Падение было таким, как бывает во сне: ухает в животе, в ушах свистит воздух, ты резко летишь вниз, а потом тут же приземляешься в кровати и просыпаешься. Вот только приземлился я на твердый пол и уж точно ни капельки не спал.

Я лежал возле склизкой стены. Остальные стены смыкались, образуя комнату, похожую на башню. Из каждой стены шел ход в туннели. Красный свет здесь был ярче, словно концентрировался в этой точке и отсюда распространялся по всем коридорам.

Я находился в сердце лабиринта.

Голова болела — похоже, я здорово ей ударился. Я осторожно приподнялся на локтях и сел. В центре комнаты стоял постамент, а на нем была Книга страха. Настоящая! Рядом с постаментом кто-то стоял, повернувшись спиной. Фигура казалась ужасно знакомой.

— Эй? — неуверенно позвал я, моргая и стараясь получше рассмотреть стоящего.

Человек обернулся, и я вскрикнул:

— Бабушка?!

Бабушка улыбалась мне. Не ее юная версия, надетая Маррой, как маска. Та бабушка, какую я привык видеть, — с облаком седых волос, большой родинкой около носа и ярко-зелеными глазами за стеклами очков.

Я подбежал к ней, но не решался прикоснуться.

— Ты живая? — прошептал я.

Она покачала головой. Я прикусил губу, чтобы не заплакать. И тут меня обдало новым ужасом.

— Я что, умер?

Бабушка снова покачала головой и улыбнулась так же, как всегда, когда я задавал дурацкие вопросы. Я открыл рот, чтобы спросить еще, но она распахнула руки, и я бросился к ней в объятия, забыв обо всем.

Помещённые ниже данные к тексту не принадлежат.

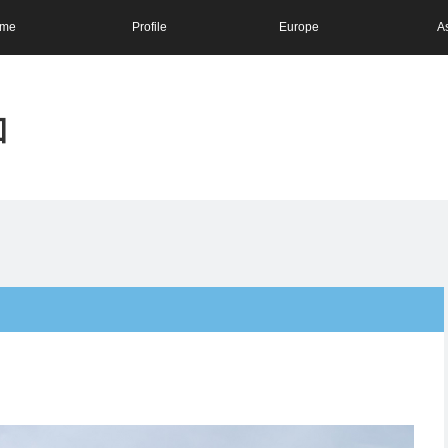
me
Profile
Europe
A
和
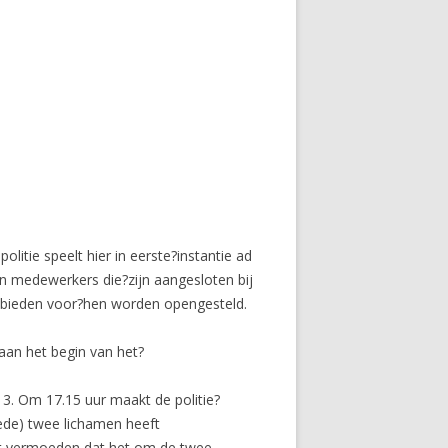
itie speelt hier in eerste?instantie ad
an medewerkers die?zijn aangesloten bij
kgebieden voor?hen worden opengesteld.
aan het begin van het?
3. Om 17.15 uur maakt de politie?
ede) twee lichamen heeft
het vermoeden dat het om de twee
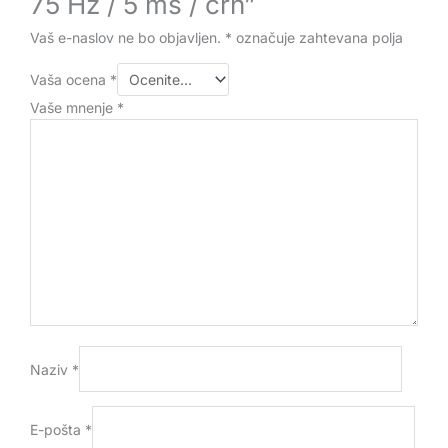
75 Hz / 5 ms / črn”
Vaš e-naslov ne bo objavljen.
*
označuje zahtevana polja
Vaša ocena
*
Vaše mnenje
*
Naziv
*
E-pošta
*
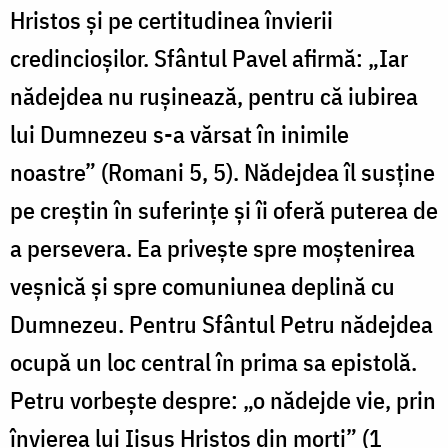
Hristos și pe certitudinea învierii
credincioșilor. Sfântul Pavel afirmă: „Iar
nădejdea nu rușinează, pentru că iubirea
lui Dumnezeu s-a vărsat în inimile
noastre” (Romani 5, 5). Nădejdea îl susține
pe creștin în suferințe și îi oferă puterea de
a persevera. Ea privește spre moștenirea
veșnică și spre comuniunea deplină cu
Dumnezeu. Pentru Sfântul Petru nădejdea
ocupă un loc central în prima sa epistolă.
Petru vorbește despre: „o nădejde vie, prin
învierea lui Iisus Hristos din morți” (1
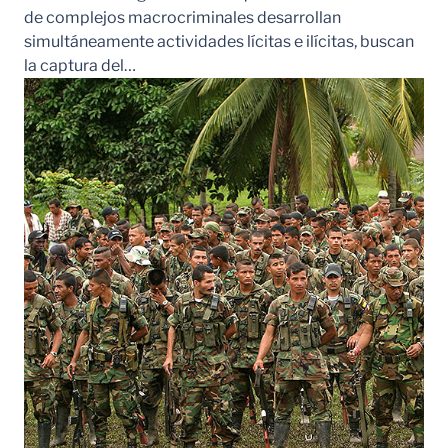
de complejos macrocriminales desarrollan
simultáneamente actividades lícitas e ilícitas, buscan
la captura del…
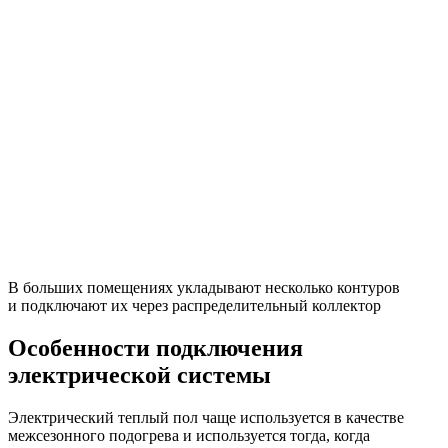
В больших помещениях укладывают несколько контуров
и подключают их через распределительный коллектор
Особенности подключения
электрической системы
Электрический теплый пол чаще используется в качестве
межсезонного подогрева и используется тогда, когда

Я не умер, и это хорошо, она не жива, и это так же плохо, но сейчас я мог ее обнять, и это единственное, что имело значение.

Бабушкины руки обхватили меня, и мир вдруг стал таким, как раньше. Все страшное перестало существовать — как будто можно было сказать: «Я больше не играю» — и оказаться в безопасности.

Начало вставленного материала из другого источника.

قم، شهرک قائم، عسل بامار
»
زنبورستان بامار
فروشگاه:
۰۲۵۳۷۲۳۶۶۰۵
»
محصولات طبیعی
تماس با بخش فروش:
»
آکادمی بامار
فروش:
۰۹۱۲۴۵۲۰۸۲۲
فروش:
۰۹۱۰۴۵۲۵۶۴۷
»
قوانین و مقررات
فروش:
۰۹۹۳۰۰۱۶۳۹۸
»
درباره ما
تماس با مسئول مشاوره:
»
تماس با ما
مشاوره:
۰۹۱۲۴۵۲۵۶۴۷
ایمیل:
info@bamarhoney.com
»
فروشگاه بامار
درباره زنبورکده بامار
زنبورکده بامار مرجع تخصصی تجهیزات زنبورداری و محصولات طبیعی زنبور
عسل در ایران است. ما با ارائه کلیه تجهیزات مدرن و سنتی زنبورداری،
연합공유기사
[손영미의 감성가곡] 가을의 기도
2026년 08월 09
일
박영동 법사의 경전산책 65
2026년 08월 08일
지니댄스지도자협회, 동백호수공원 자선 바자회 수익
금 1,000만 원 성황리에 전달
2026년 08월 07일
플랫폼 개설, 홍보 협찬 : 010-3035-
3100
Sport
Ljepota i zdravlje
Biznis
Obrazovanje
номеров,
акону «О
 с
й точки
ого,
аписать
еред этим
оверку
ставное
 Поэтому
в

Ее шерстяной свитер колол мне щеку, от нее пахло оладьями, она была теплой. Как будто настоящей. От этого стало одновременно спокойно и невыносимо больно внутри.

— Я скучаю по тебе, — выдавил я сквозь острый комок в горле. — Мне так тебя не хватает.

— Я тоскую без вас, особенно без тебя, — тихо сказала бабушка. — Я бы так хотела вернуться домой.

Из меня вышибло весь воздух, словно кто-то ударил под дых.

— Больше всего на свете я хочу этого, — всхлипнул я. — Что мне сделать, ба?

Она вздохнула, будто обдумывала что-то.

— Я на все готов! Хоть и не такой бесстрашный, как ты думала. У меня не получилось не испугаться, но…

— Я знаю, что произошло в тот день, — бабушка крепче сжала меня в объятиях.

Мое сердце заколотилось там, как бешеное.

— Ведь я предупреждала тебя, — грустно прошептала она мне на ухо. — Я не переживу, если ты будешь бояться.

У меня похолодели ноги. Прямо как тогда. В тот первый летний день. Когда произошло то, что я скрывал ото всех, а больше всех от самого себя.


Озеро оказалось таким ледяным, что из меня будто вышибло весь воздух. После прыжка со скалы я ушел в болотную толщу воды, опустился к илистому дну, оттолкнулся от вязкой грязи и вынырнул на поверхность.

— Во бодрит! — крикнул я пацанам, отплевываясь.

— Офигеть, ты псих! — в восторге заорал Денис.

Шурик только держался за свою кепку и мотал головой.

— Давайте на берег! — я поплыл к песчаной косе. Парни стали спускаться со скалы.

От холода сводило мышцы, ноги немели. Я проплыл большую часть пути, коснулся дна — вода была по грудь — и зашагал к берегу.

Все произошло, когда до суши оставалось не так уж много. Мутно-черная вода уже плескалась у живота, и я на ходу растирал замерзшие плечи. Один шаг — и вдруг дно резко ушло вниз. Я провалился по подбородок.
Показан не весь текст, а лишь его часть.